I just learned today that Arkansas Senator Tom Cotton is trying to pass legislation to prohibit schools from using federal funds to teach the New York Times‘s 1619 Project. (If you are unfamiliar with the 1619 Project, read our coverage here. We’ve collected most of the pertinent articles).
This week I am doing Q&A sessions with about 100 hundred high school teachers enrolled in my Gilder-Lehrman Institute of American History course on British North America. They are watching a series of lectures I recorded with Gilder-Lehrman back in 2015 and I am meeting with them live via ZOOM to answer their questions.
Yesterday, we talked about the colonial Chesapeake and, as might be expected, most of the conversation revolved around race, slavery, and the 1619 Project. My comments about the Project focused on several points:
- The 1619 Project has some serious historical problems, especially in its claim that the American Revolution was primarily about preserving slavery.
- We cannot ignore the relationship between slavery, race, and the American founding. (Several teachers, for example, had read Edmund Morgan’s American Slavery–American Freedom).
- We should not hesitate to use the 1619 Project in our classrooms if we think it might help students understand issues of systemic racism.
- Very few essays in the 1619 Project are written by historians.

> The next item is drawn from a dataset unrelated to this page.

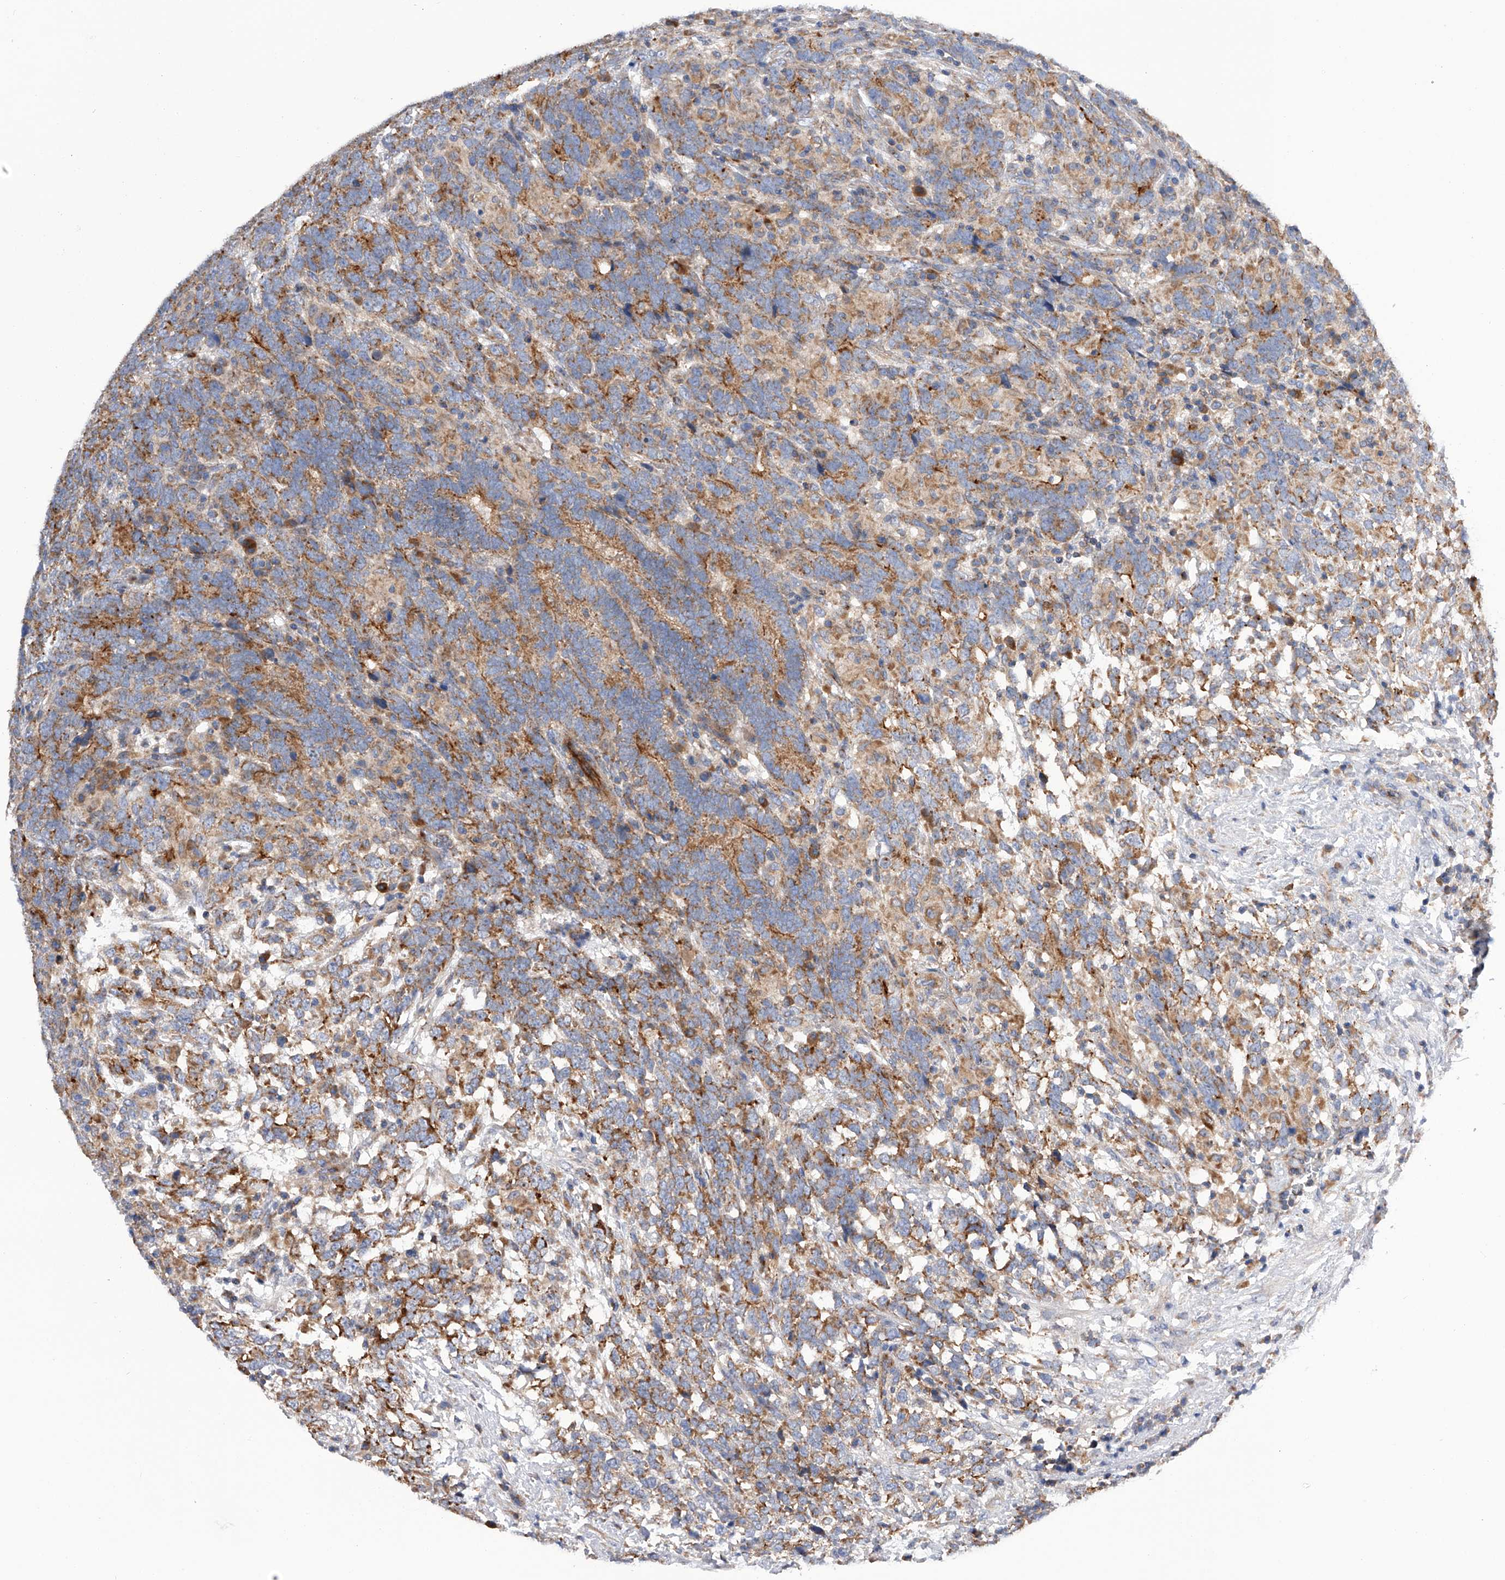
{"staining": {"intensity": "moderate", "quantity": ">75%", "location": "cytoplasmic/membranous"}, "tissue": "testis cancer", "cell_type": "Tumor cells", "image_type": "cancer", "snomed": [{"axis": "morphology", "description": "Carcinoma, Embryonal, NOS"}, {"axis": "topography", "description": "Testis"}], "caption": "Immunohistochemistry staining of embryonal carcinoma (testis), which reveals medium levels of moderate cytoplasmic/membranous staining in approximately >75% of tumor cells indicating moderate cytoplasmic/membranous protein expression. The staining was performed using DAB (brown) for protein detection and nuclei were counterstained in hematoxylin (blue).", "gene": "MLYCD", "patient": {"sex": "male", "age": 26}}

- The claim that the 1619 Project should be the final word in the classroom concerning the subject of slavery, race, and the historical roots of American identity is a claim that is insulting to history teachers. Which leads me to my final, and most important point:
- Much of the debate over the 1619 Project in the classroom fails to grasp the nature of good history teaching. While citizenship and equitable coverage is certainly important, the primary goal of the history classroom is to get students to think and read historically. This requires a sensitivity to bias, context, authorial intent (sourcing), close reading, and complexity. As Sam Wineburg says in Historical Thinking and Other Unnatural Acts, students should not only learn what a document is saying, but also what a document is doing. If this is our goal, then why should we be afraid of the 1619 Project? Use it in class, interrogate it, and teach your kids to read it like any good historian would read a document.